Why does EXIF metadata matter?
For professional and technical users, EXIF data is an asset. It enables surveyors to geotag inspection photos, drone operators to match images to flight logs, construction teams to document site progress at specific coordinates, and environmental consultants to link field photos to GIS datasets. The combination of a precise timestamp and GPS coordinates turns a simple photo into a verifiable spatial record.
For general users, the same data is often a liability. Publishing a photo from your home, sharing a photo of a child at school, or posting an image from a sensitive location can inadvertently reveal that place to anyone who downloads the file and checks its metadata. Most social media platforms strip EXIF data when an image is uploaded, but that is not universal. Messaging apps, email clients, and file sharing services frequently preserve it.

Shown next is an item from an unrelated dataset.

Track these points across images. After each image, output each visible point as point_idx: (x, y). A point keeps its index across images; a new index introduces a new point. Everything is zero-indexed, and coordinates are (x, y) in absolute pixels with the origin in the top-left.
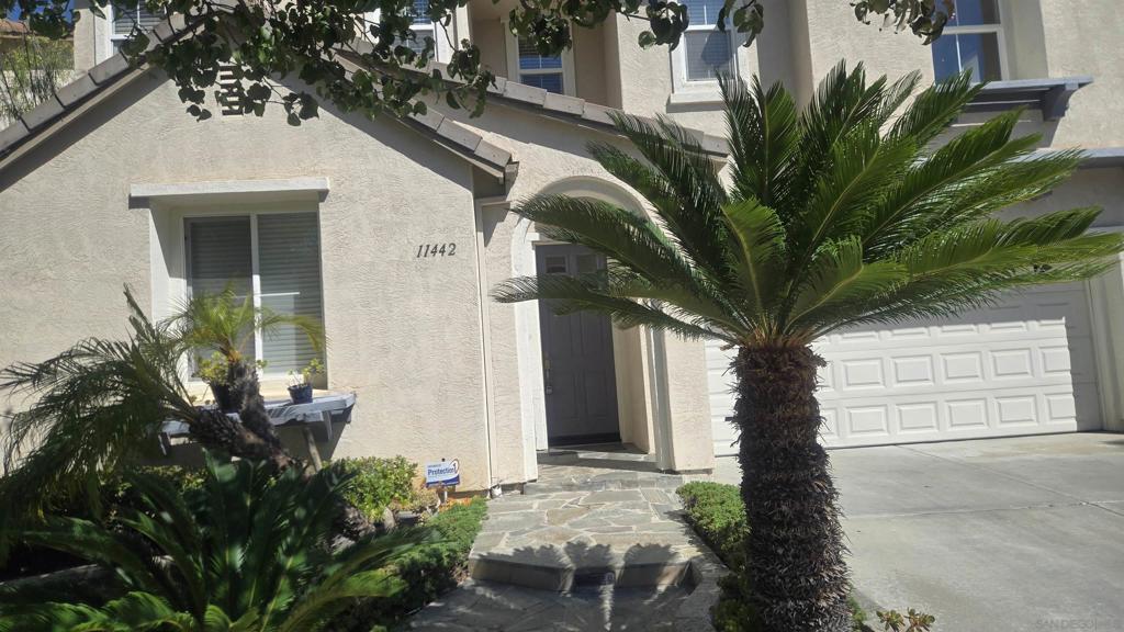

Before uploading a photo to a public website, marketplace listing, portfolio, or anywhere you do not fully control the recipient, use GeoMeta Pro to check whether GPS coordinates are present. If they are and the location should not be shared, export a scrubbed copy before publishing.
Which file formats support EXIF?
EXIF is supported natively in JPEG and TIFF files. It is also supported in HEIC and HEIF files, the formats used by iPhones and some Android devices at higher quality settings. PNG files do not use the EXIF standard in the same way — they use a different metadata structure called iTXt and tEXt chunks, and GPS data is less commonly embedded in PNGs. WebP supports EXIF as an optional embedded block, but support varies depending on the software that created the file.
GeoMeta Pro currently processes JPEG, PNG, TIFF, and WebP files in your browser. No file is uploaded to a server — the entire reading and processing operation happens locally, which means your photos never leave your device.
Can EXIF data be removed or altered?
Yes. EXIF metadata can be stripped, partially removed, or deliberately altered. Removing GPS data while preserving camera settings is common in professional photography workflows. Some cameras allow GPS to be disabled in settings, which prevents coordinates from being written to begin with.
Alteration is also possible — a technically capable person can change timestamps, remove device identifiers, or insert coordinates that do not match the actual location. This is why EXIF data is treated as a useful signal in verification workflows rather than definitive proof. It is one piece of evidence among several, not a standalone truth.
GeoMeta Pro's privacy scrub feature removes EXIF headers — including GPS fields — by re-rendering the image to a clean canvas and saving a new copy. The visual content is preserved. The metadata is gone from the exported file.
How to inspect EXIF with GeoMeta Pro
Load images using the GeoMeta Pro tool and the metadata panel displays all detected EXIF fields, grouped by category. The GPS panel maps coordinates when location data is present. The privacy exposure summary flags which categories of data — location, device identity, timestamp, or software — are present in each file, making it quick to review a batch of images before sharing or publishing them.
From there, you can export a structured report in CSV, KML, GeoJSON, or PDF format — useful for handing off inspection records, generating GIS layers, or archiving field documentation with a clear data trail.
Key takeaways
- EXIF is a standard for embedding metadata inside image files, supported by all major cameras and phones.
- It covers four main areas: device identity, capture settings, timestamps, and GPS location.
- GPS coordinates in EXIF can be precise enough to identify a home, workplace, or private site.
- Most social platforms strip EXIF on upload, but many messaging apps and file sharing tools do not.
- Metadata can be removed or altered — always treat it as a useful indicator, not absolute proof.
- GeoMeta Pro reads EXIF entirely in your browser, so your original files are never uploaded.